When Gordon Brown announced the abolition of the minimum funding requirement in the Budget, a collective sigh of relief went up from those involved with defined benefit pension schemes.
However, that same afternoon, the Government published a short consultation paper putting forward its proposals for replacing MFR. The political need for putting something in place of MFR is clear. Whatever may be said against MFR – and there is a lot that can – it does provide some lower limit to the security of the member's accrued rights in a defined-benefit pension scheme.
If the Government simply removed MFR with only Paul Myners' transparency statement instead, member security would undoubtedly have been weakened. That would have left the Government politically vulnerable in an election year and offered up a hostage to fortune for many years to come.
The consultation paper has two key proposals that the employer should “stand behind the defined-benefit promise” and that the scheme actuary should give consideration to the strength of the employer when assessing the scheme-specific funding criteria.
Standing behind the defined-benefit promise means making sure that the member gets the promised level of accrued defined benefits, at least where the employer remains solvent.
The Government recognises that dealing with the underfunded defined-benefit scheme of an insolvent employer is more difficult and the second key aim is to avoid such a situation arising in the first place. Presumably, the intention is that the more concern the scheme actuary has about the possibility of the employer going bust in future, the closer to the cost of annuity buyout will the actuary try to target the scheme funding level.

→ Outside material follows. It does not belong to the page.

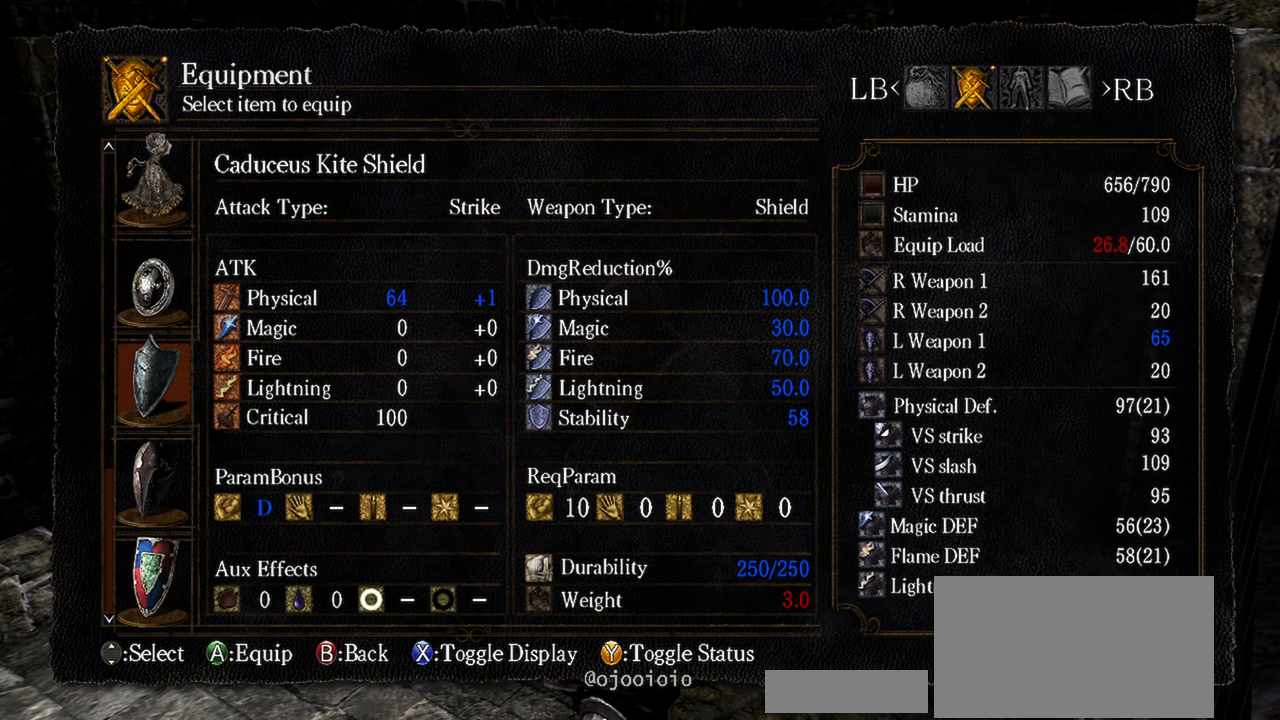
{"buttons": [], "left_stick": "center", "right_stick": "center", "events": []}
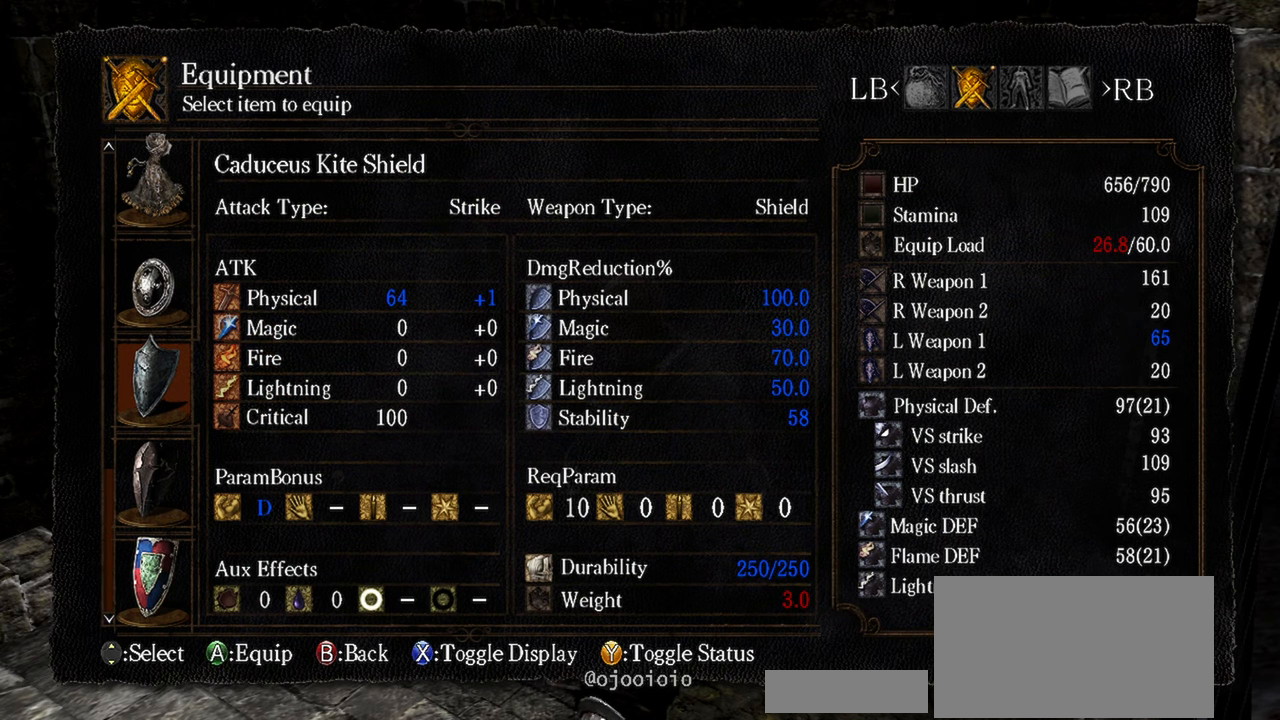
{"buttons": [], "left_stick": "center", "right_stick": "center", "events": []}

The problem, of course, is that, in current circumstances, annuity buyout rates are much more expensive than 100 per cent of MFR and the very act of demanding a cash injection from the employer may make it more likely that the employer does go bust.
A defined-benefit scheme of a solvent employer could hope to limit the cost to the employer by ceasing accrual and investing in equities on a closed fund basis.
If the equities perform as well as hoped (and the employer does not go bust in the meantime), that is fine. If not, the employer may be dig ging an even deeper hole for everyone.
Personally, I think the Government is correct in principle – an employer who is not prepared to “stand behind the defined benefit promise” has no business to be offering a defined-benefit pension scheme in the first place.
Also, there is some uncertainty about whether an employer can legally walk away from the pension promise anyway. Often, the scheme documentation will go further than the existing pension legislation requires. How practical it is to pursue the employer for the difference between 100 per cent of MFR and the cost of annuity buyout is another matter.
There are some pretty clear conclusions for IFAs in all this. The Government is committed to abolishing MFR but its alternative proposals for safeguarding member security could be altered as a result of the consultation process which is now taking place. But IFAs cannot afford to be complacent about the potential impact of these proposals on their defined-benefit clients.
Just imagine the client's reaction if a rival IFA is first to tell them the Government is proposing to raise their commitment to the existing scheme from 100 per cent of MFR to, say, 130 per cent of MFR.
It will be important to understand the existing scheme's documentation with regard to whether the employer is already committed to annuity buyout costs in the event of the scheme winding up. Legal advice may be necessary on this point.
It will be particularly important for the IFA to be clear about whether the client is the employer or the scheme trustees.
It is perfectly possible that the two entities will have conflicting agendas, even though a majority of the trustees could be directors and senior managers of the employer. When wearing their trustee hats, they must put the interests of the beneficiaries first.
The two major loose ends which the Government ack-nowledges in its consultation paper are what to do when the employer is bust and the scheme cannot afford full buyout and what to do about individual transfer values from defined-benefit schemes when MFR ceases to underpin them.